My armed escort gave me a feeling of importance – and of
danger, which, I must say, was rather gratifying. This was all a few weeks
after 9/11, and we journalists thought that history, after having seemingly
ended, had resumed, and that we were going to play an adventurous part in it. I
didn’t think about my own private life. It was exhilarating to think about all
kinds of things, except my own private life.

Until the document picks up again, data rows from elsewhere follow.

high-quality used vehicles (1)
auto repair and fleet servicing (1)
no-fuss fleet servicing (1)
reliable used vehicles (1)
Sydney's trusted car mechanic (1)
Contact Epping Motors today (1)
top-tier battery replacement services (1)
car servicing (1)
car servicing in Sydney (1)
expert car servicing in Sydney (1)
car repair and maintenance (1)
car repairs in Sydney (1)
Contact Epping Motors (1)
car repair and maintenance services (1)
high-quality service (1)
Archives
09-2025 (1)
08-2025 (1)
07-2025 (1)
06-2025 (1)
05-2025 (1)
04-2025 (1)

But look what happened. Look what happened after 9/11. We of
the world that was targeted by those attacks, we of the free world as we call
it ourselves, have stopped thinking about anything else but our own private
lives. We of the free world have cut ourselves off from history. We are all in
private spaceships now, behind bulletproof windows, catching glimpses of places
that seem terrible to us.
And next to us sit our governments, our would-be
protectors, not unlike that Pakistani soldier sat next to Mullah Omar’s nephew,
nodding in eager agreement, nodding with what almost seems to be sardonic
encouragement, at our ever growing fears and delusions.